Qu'est-ce qui distingue chez nous le Bureau d'organisation du Bureau politique ? Il est impossible, en effet, de fixer des limites précises entre les questions politiques et les questions d'organisation. N'importe quel problème politique peut être un problème d'organisation, et réciproquement. Et seule la pratique établie, selon laquelle toute question peut être portée du Bureau d'organisation au Bureau politique, a permis de mettre sur pied convenablement le travail du C.C.

Quelqu'un a-t-il jamais proposé autre chose ? Personne ne l'a jamais fait parce qu'il est impossible de proposer une autre solution, du point de vue du bon sens. On ne saurait séparer mécaniquement le plan politique et le plan d'organisation.

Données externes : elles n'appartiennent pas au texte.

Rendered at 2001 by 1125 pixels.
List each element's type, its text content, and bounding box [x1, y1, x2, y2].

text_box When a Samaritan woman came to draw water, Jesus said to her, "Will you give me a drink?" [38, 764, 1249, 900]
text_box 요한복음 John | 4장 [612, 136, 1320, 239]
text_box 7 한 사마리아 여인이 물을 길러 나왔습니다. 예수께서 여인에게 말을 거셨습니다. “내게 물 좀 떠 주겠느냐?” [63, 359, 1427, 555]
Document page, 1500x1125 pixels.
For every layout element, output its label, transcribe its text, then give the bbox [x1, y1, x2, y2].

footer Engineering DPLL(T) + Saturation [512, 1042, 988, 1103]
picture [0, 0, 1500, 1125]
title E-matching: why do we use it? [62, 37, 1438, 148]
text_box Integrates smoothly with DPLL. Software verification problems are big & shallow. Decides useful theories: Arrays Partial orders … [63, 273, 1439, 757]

La politique est faite par des hommes, et si ce sont d'autres hommes qui se mettent à rédiger les textes, il n'en sortira rien.

Vous savez bien, pourtant, qu'il y a eu des révolutions où des gens rédigeaient des textes dans les assemblées parlementaires, tandis que d'autres, d'une autre classe, les appliquaient. Il en résultait des camouflets, et on les flanquait à la porte. Séparer les questions d'organisation de celles de la politique est impossible. La politique, c'est un concentré de l'économie.

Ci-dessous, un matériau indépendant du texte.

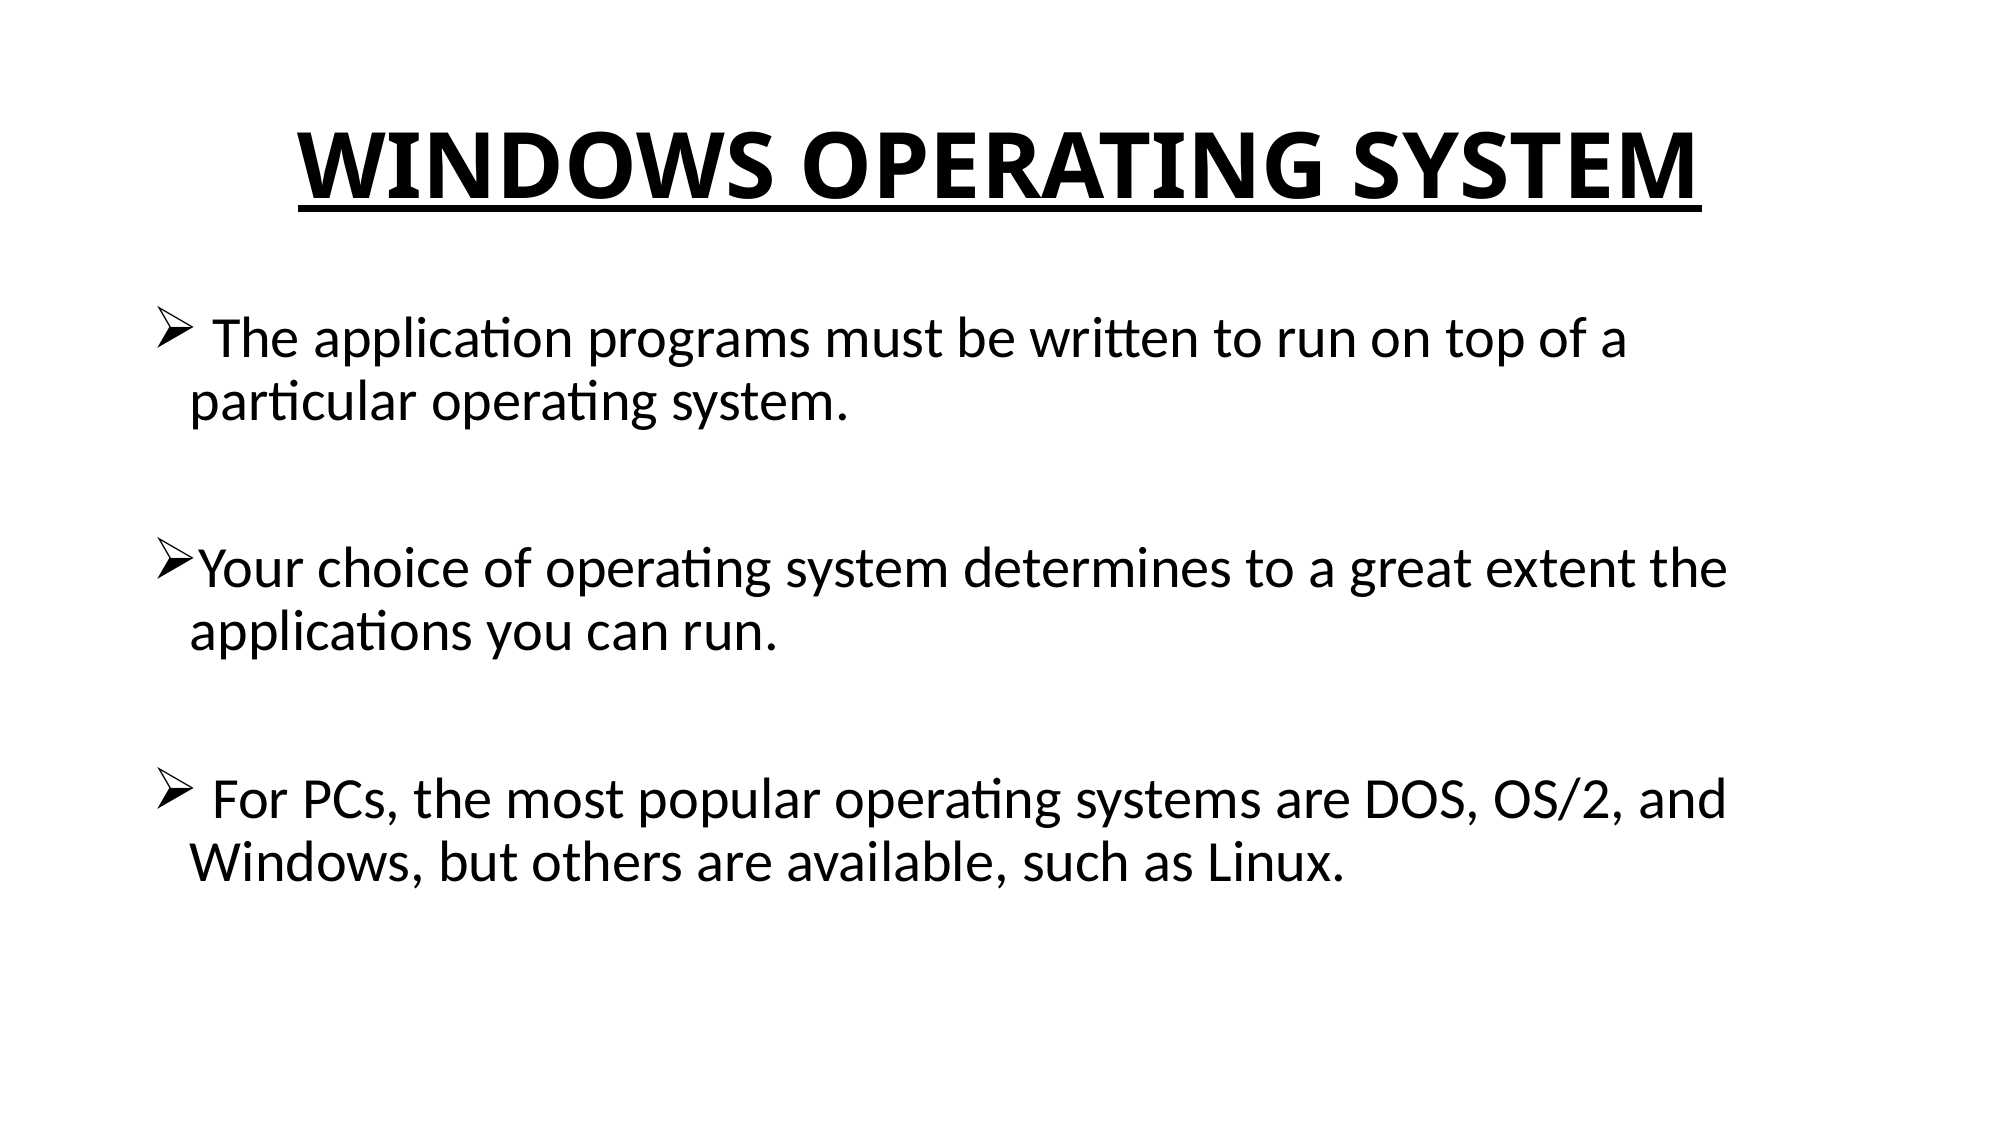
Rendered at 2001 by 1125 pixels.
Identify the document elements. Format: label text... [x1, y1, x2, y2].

Le camarade Kossior se plaint du C.C., il a cité des noms que j'ai tous notés ; personnellement, je ne sais pas et je ne peux pas répondre, mais si vous, en tant que Congrès du Parti, vous vous y intéressez, votre devoir est d'élire des commissions et de soumettre Kossior et les personnes intéressées à un interrogatoire minutieux. Le fond de la question est celui-ci : si on enlève au C.C. le droit de répartir les cadres, il ne pourra pas orienter la politique. Bien que nous commettions des erreurs en déplaçant telle ou telle personne, je me permettrai néanmoins de penser que le Bureau politique du C.C. a commis un minimum d'erreurs tout le temps de son activité. Ce n'est pas de la vantardise. L'activité du Bureau politique est vérifiée non par les commissions, non par les hommes mis en place par notre Parti lui- même, mais par les gardes blancs, par nos ennemis. La preuve, ce sont les résultats de la politique dans laquelle il n'y a pas eu de grosses erreurs.

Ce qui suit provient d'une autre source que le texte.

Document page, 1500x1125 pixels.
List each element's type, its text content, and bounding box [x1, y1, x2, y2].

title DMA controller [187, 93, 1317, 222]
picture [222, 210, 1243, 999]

Le côté fort d'Ossinski, c'est qu'il attaque avec énergie et fermeté le travail qu'il entreprend. Il faut faire en sorte que ce côté fort l'emporte sur son côté faible. (Ossinski hurlera, - c'est un homme énergique, - et pourtant il faut le faire, sinon il serait perdu pour le travail.) Je pense que nous avons pris au C.C. des mesures propres à conjuguer ses côtés faible et fort.

Le meilleur acte d'accusation contre Ossinski (si je voulais engager la polémique contre lui, mais je ne le veux pas) consisterait à imprimer et à placarder son discours d'aujourd'hui... Il fut un homme...

Commissaire du peuple adjoint, dirigeant du plus important des Commissariats du Peuple, au premier rang de ceux qui, sur n'importe quelle question, savent tracer un programme, cet homme propose de passer au système du travail en cabinet [1]. J'affirme que cet homme est absolument fini, et pour toujours. Je ne vais pas me mettre à analyser cela, à polémiquer sur le détail ; l'essentiel est que la valeur énorme d'Ossinski soit employée convenablement. Si le camarade Ossinski ne considère pas amicalement les conseils qui lui ont été souvent donnés au C.C., et dont je suis pour une bonne part responsable, et s'il ne se modère pas sur ce point, il dégringolera inévitablement et absolument dans le marais, comme c'est arrivé aujourd'hui. C'est une aventure fort désagréable pour des hommes qui aiment à affirmer leur personnalité ; qu'une nature richement douée aspire à se manifester, c'est légitime. Plût au ciel que chacun en fasse autant. Mais le C.C. doit veiller à ce que la personnalité se révèle avec profit. Le C.C. doit faire en sorte qu'il soit coupé court aux propos sur le travail en cabinet, même si l'homme qui fait l'objet de la « coupure », si je puis dire, doive venir se plaindre. Cela sera utile. Il faut modérer ses capacités pour ne pas s'enfoncer dans ce marais, il faut prendre conseil de ses camarades, les autres responsables des Commissariats du Peuple, et mettre en œuvre une ligne commune ; or, chez nous, fait-on quoi que ce soit sans débats, fût-ce dans un seul Commissariat du Peuple ? Non.

«Amélioration du système d'administration et mobilisation psychologique des masses». C'est de l'assassinat pur et simple ! Si le Congrès adoptait ce point de vue de la réaction politique, ce serait le moyen le plus sûr et le meilleur de se suicider.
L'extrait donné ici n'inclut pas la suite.